Feb 21 2018
Public outreach campaigns can prevent the spread of devastating yet treatable diseases such as tuberculosis (TB), malaria and gonorrhea. But ensuring these campaigns effectively reach undiagnosed patients, who may unknowingly spread the disease to others, is a major challenge for cash-strapped public health agencies. Now, a team of USC Viterbi School of Engineering researchers has created an algorithm that can help policymakers reduce the overall spread of disease. The algorithm is also optimized to make the most of limited resources, such as advertising budgets.
To create the algorithm, the researchers used data, including behavioral, demographic and epidemic disease trends, to create a model of disease spread that captures underlying population dynamics and contact patterns between people.
Using computer simulations, the researchers tested the algorithm on two real-world cases: tuberculosis (TB) in India and gonorrhea in the United States. In both cases, they found the algorithm did a better job at reducing disease cases than current health outreach policies by sharing information about these diseases with individuals who might be most at risk.
The study was published in the AAAI Conference on Artificial Intelligence. The authors are Bryan Wilder, a candidate for a PhD in computer science, Milind Tambe, the Helen N. and Emmett H. Jones Professor in Engineering, a professor of computer science and industrial and systems engineering and co-founder of the USC Center for AI in Society and Sze-chuan Suen, an assistant professor in industrial and systems engineering.
"Our study shows that a sophisticated algorithm can substantially reduce disease spread overall," says Wilder, the first author of the paper. "We can make a big difference, and even save lives, just by being a little bit smarter about how we use resources and share health information with the public."
Revealing disease dynamics
The algorithm also appeared to make more strategic use of resources. The team found it concentrated heavily on particular groups and did not simply allocate more budget to groups with a high prevalence of the disease. This seems to indicate that the algorithm is leveraging non-obvious patterns and taking advantage of sometimes-subtle interactions between variables that humans may not be able to pinpoint.

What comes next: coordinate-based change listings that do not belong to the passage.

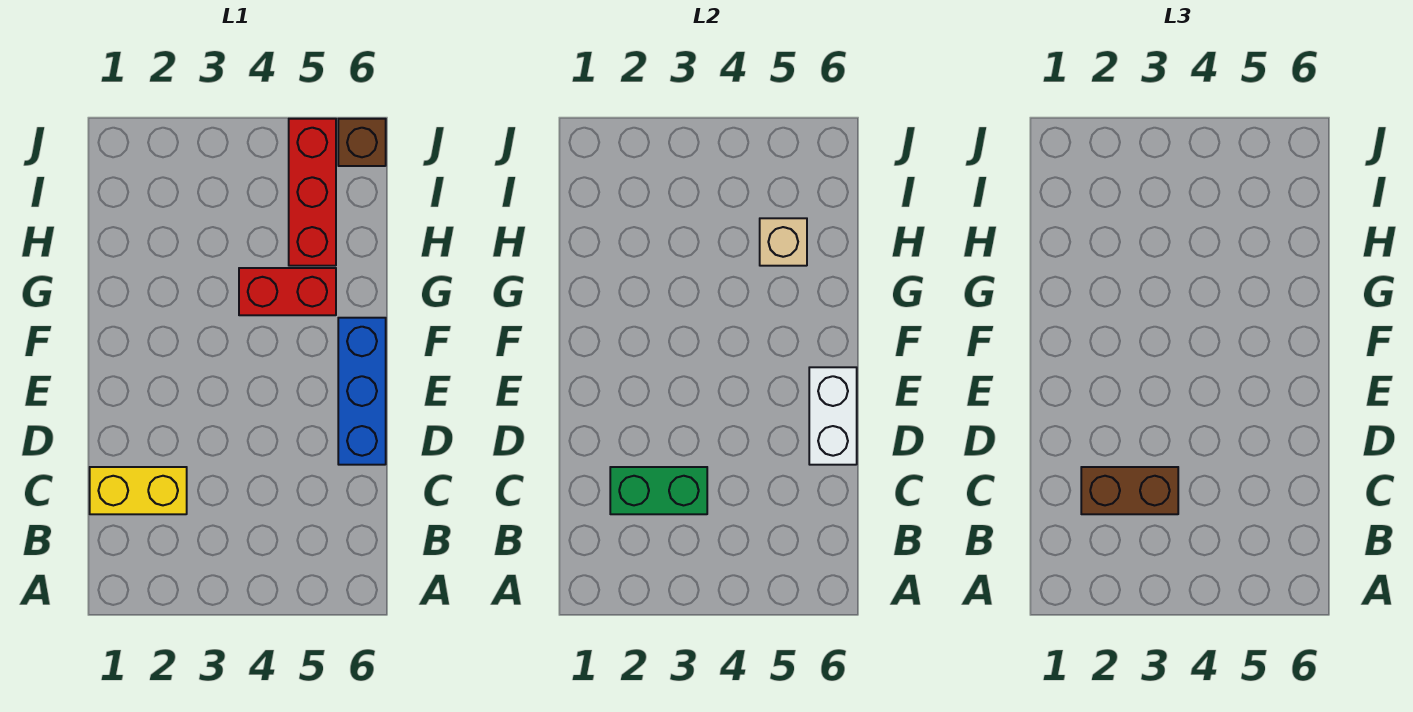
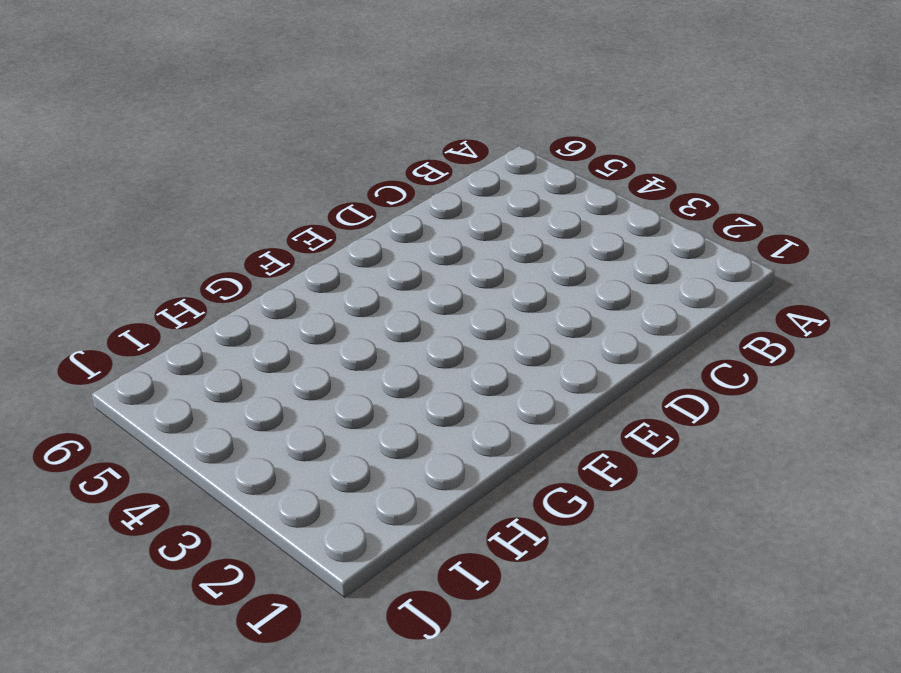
none -> yellow 1x2 brick [90,467,187,514]
none -> blue 1x3 brick [338,318,386,465]

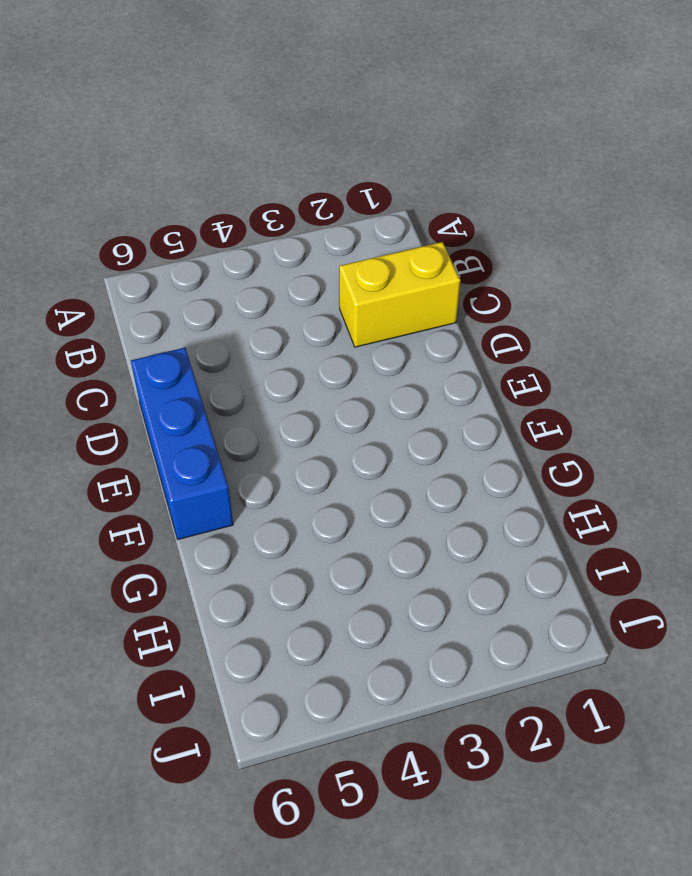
none -> red 1x2 brick [239,268,336,315]
none -> red 1x3 brick [289,119,336,266]

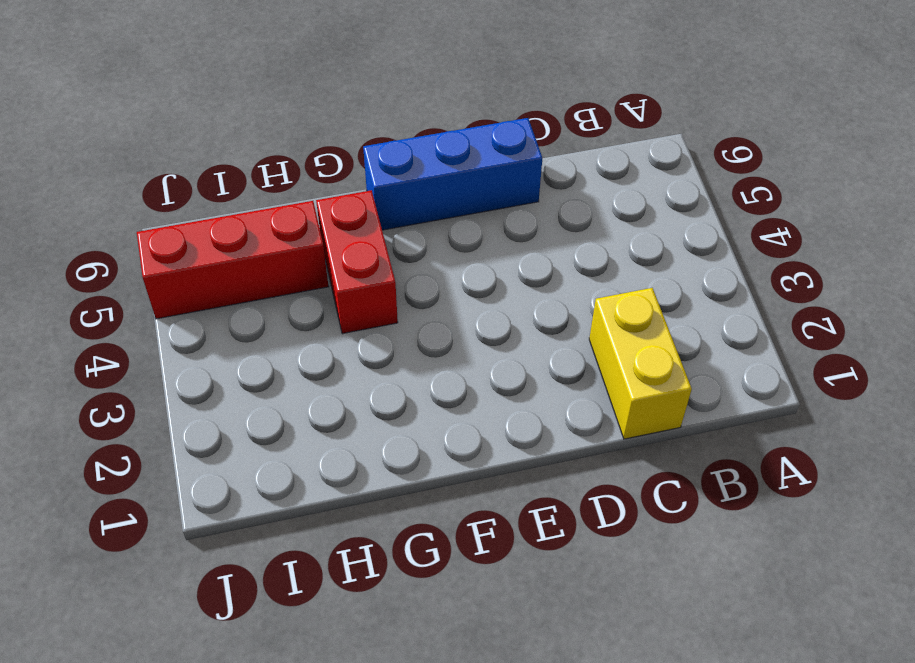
none -> brown 1x1 brick [338,119,386,166]
none -> green 1x2 brick [610,467,707,514]

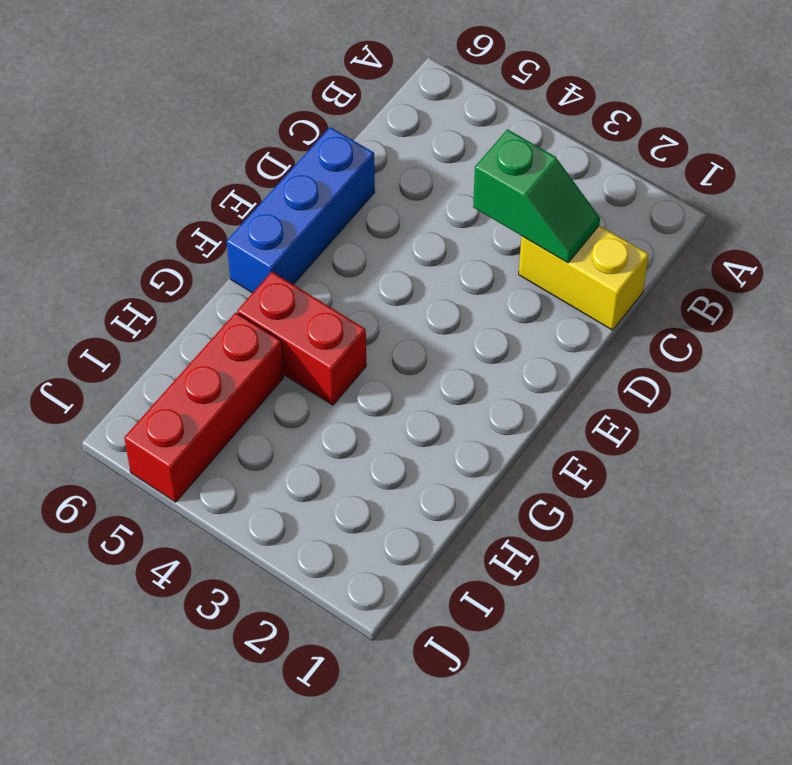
green 1x2 slope [473,129,600,263] -> green 1x2 brick [610,467,707,514]
none -> brown 1x1 brick [338,119,386,166]
none -> white 1x2 brick [809,367,857,465]

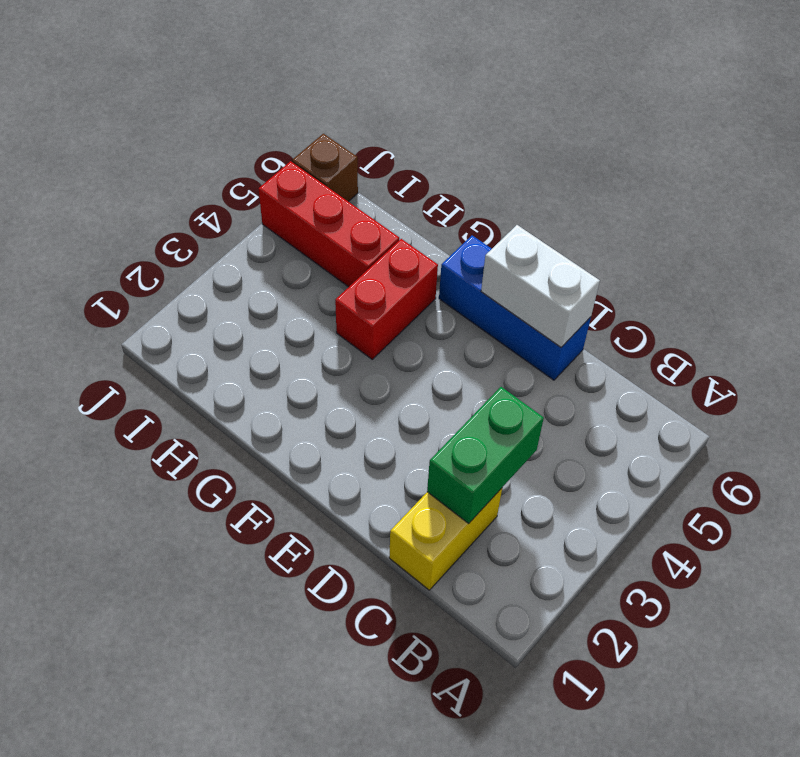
none -> tan 1x1 brick [760,218,807,266]
none -> brown 1x2 brick [1081,467,1178,514]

The team's mathematical models also take into account that people move, age, and die, reflecting more realistic population dynamics than many existing algorithms for disease control. For instance, people may not be cured instantly, so reducing prevalence at age 30 could mean creating targeted public health communications for people at age 27.
"While there are many methods to identify patient populations for health outreach campaigns, not many consider the interaction between changing population patterns and disease dynamics over time," says Suen, who also holds an appointment as assistant professor in the Leonard D. Schaeffer Center for Health Policy and Economics.
"Fewer still consider how to use an algorithmic approach to optimize these policies given the uncertainty of our estimates of these disease dynamics. We take both of these effects into account in our approach."
Since transmission patterns for infection vary with age, the research team used age-stratified data to determine the optimal targeted audience demographic for public health communications. But the algorithm could also segment populations using other variables, including gender and location.
In the future, the study's insights could also shed light on health outcomes for other infectious disease interventions, such as HIV or the flu.